[Items from a data source]
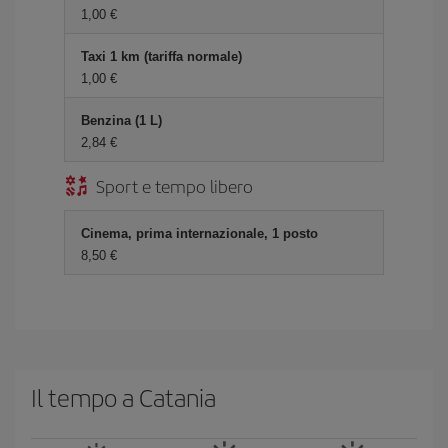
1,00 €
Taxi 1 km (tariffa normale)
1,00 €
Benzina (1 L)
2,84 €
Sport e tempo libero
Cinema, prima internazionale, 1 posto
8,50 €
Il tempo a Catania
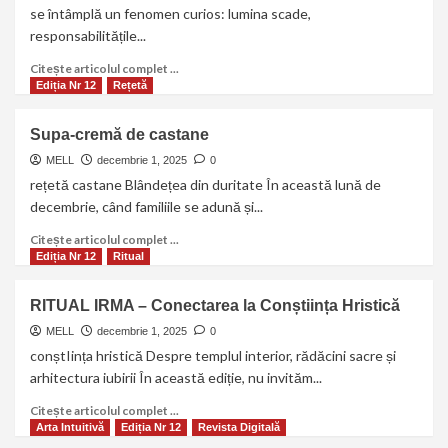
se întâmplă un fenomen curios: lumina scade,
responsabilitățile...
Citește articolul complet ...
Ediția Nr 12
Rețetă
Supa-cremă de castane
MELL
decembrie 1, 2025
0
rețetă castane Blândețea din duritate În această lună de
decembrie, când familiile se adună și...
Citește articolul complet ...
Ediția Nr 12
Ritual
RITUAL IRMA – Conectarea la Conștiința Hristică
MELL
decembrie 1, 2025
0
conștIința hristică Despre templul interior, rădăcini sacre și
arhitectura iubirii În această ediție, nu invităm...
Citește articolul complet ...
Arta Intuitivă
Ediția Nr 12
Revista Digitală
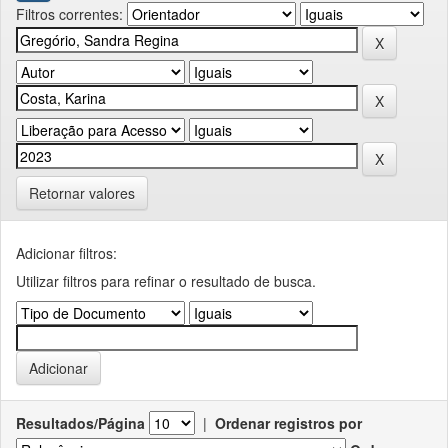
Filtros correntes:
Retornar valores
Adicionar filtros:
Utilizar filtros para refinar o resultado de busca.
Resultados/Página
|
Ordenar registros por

(What to work on):
Rewrite the text lines of all the records, swapping every "Ediția Nr 12" for "Ediția Nr 13" and keeping everything else the same. Leave out the pictures.

(Response box):
1,00 €
Taxi 1 km (tariffa normale)
1,00 €
Benzina (1 L)
2,84 €
Sport e tempo libero
Cinema, prima internazionale, 1 posto
8,50 €
Il tempo a Catania
se întâmplă un fenomen curios: lumina scade,
responsabilitățile...
Citește articolul complet ...
Ediția Nr 13
Rețetă
Supa-cremă de castane
MELL
decembrie 1, 2025
0
rețetă castane Blândețea din duritate În această lună de
decembrie, când familiile se adună și...
Citește articolul complet ...
Ediția Nr 13
Ritual
RITUAL IRMA – Conectarea la Conștiința Hristică
MELL
decembrie 1, 2025
0
conștIința hristică Despre templul interior, rădăcini sacre și
arhitectura iubirii În această ediție, nu invităm...
Citește articolul complet ...
Arta Intuitivă
Ediția Nr 13
Revista Digitală
Filtros correntes:
Retornar valores
Adicionar filtros:
Utilizar filtros para refinar o resultado de busca.
Resultados/Página
|
Ordenar registros por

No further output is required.